LBB> What inspired the decision to bring the campaign to Canada? And did the campaign have to be adapted in major ways for the Canadian audience?
Stacey> After successful launches in the UK, South Africa, and Australia, we are excited to bring this work to life in Canada. In terms of adaptations, we are the first region to deploy a multilingual WWH platform - ensuring the site is welcoming to all Canadians by making the platform available in both english and french.However, because Canada was the first market to deploy a multilingual site, it took some extra time to develop, in order to ensure the platform ran smoothly in both languages.
LBB> Thus far, how many people have used it, how many eggs have been found, and how are the Canadian stats looking?
Stacey> So far, 116,000 eggs have been hidden globally, and 73,500 eggs have been found.
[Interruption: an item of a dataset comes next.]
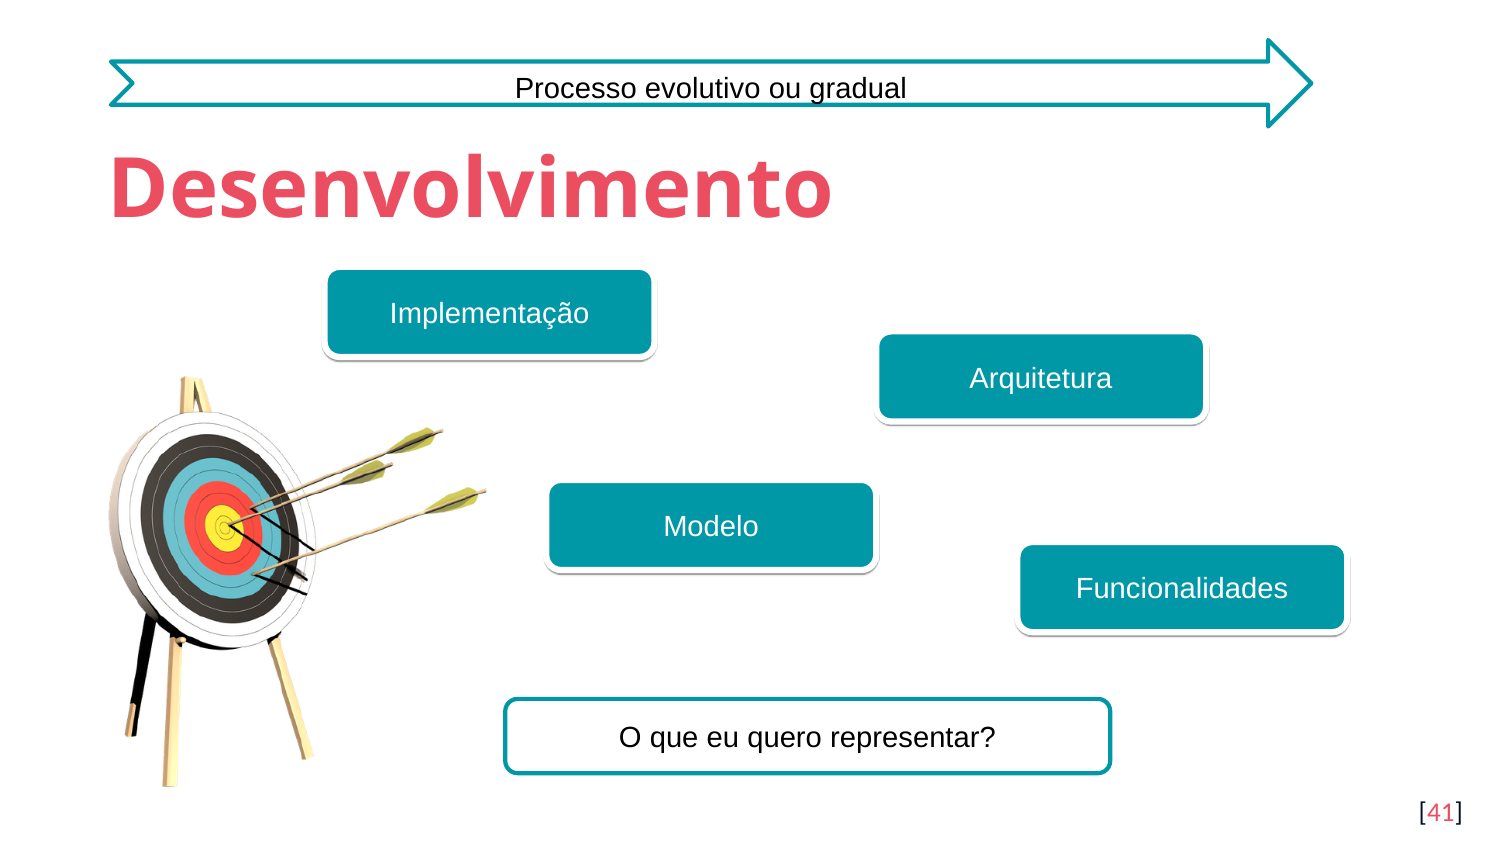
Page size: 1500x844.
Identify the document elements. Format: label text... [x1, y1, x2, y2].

As for Canada, we’re just getting started! However, we’ve seen that mobile is typically where users are participating in the WWH. We’ve heard from consumers that eggs are being hidden all over the country, and even overseas for family and friends that are far from their loved ones.
LBB> Were there any lessons learned from running it in other countries that were applied to the Canadian launch?
- Assume anything is possible.
- The ‘Mobile First’ approach allowed consumers to access the platform from any device with consistent, engaging brand experience.
- Think big and beyond the traditional use of Google Maps and treat it as a foundation platform to build upon.
- Test, test and then test again. We created a technical proof of concept which enabled us to test using ‘real’ Google Maps and real people early in our design process.
- Don’t assume everything is accessible to everyone. You may need to build upon the ‘out the box’ functionality to ensure as many people as possible can use the platform.
LBB> What lessons have you learned in the making of this campaign?
Stacey> As we’ve developed the WWH for Canada, we’ve made sure to put our Canadian consumers at the heart of every decision. Whether it was making all the assets and copy more relevant to Canadians, or ensuring a smooth consumer journey experience, it was important that we truly understood the needs and wants of our consumer in the creation of the platform.
LBB> How have people reacted to this campaign? And how has the Canadian response compared to that of other countries?
Stacey> Canadians are very excited to see the WWH come to Canada. We’re seeing the hashtag ‘#CadburyWorldwideHide’ used across all social channels as users share their hiding spots online. We’re thrilled to be able to bring acts of generosity to all Canadians, and couldn’t be happier to see the response from consumers as they partake in the virtual Easter egg hiding experience.
LBB> How does this campaign fit into Cadbury’s branding for 2023?
Stacey> Generosity is at the heart of the Cadbury brand, and the WWH provides a perfect opportunity to show our generous side. By digitising this Easter ritual, we demonstrated how hiding an egg can be a generous act for a loved one - helping people feel close even when they aren’t physically together.
This generous spirit is not in the finding of the chocolate, but the journey towards it. It’s the thoughtful acts that go into creating the special moments – the effort, the time, and the care. As such, this campaign serves as the continuation of our efforts to get Canadians behind the notion of hiding eggs for one another, not only physically, but virtually as well.
LBB> Is there anything you’d like to add?
Stacey> Our advertising campaign leads with a message of ‘Hide Them with Love’, a reference to the Cadbury spirit of generosity. There is something heartfelt about taking the time to hide an egg for someone, to create that special holiday ritual – whether live or virtual - and that's the true generosity that Cadbury embodies.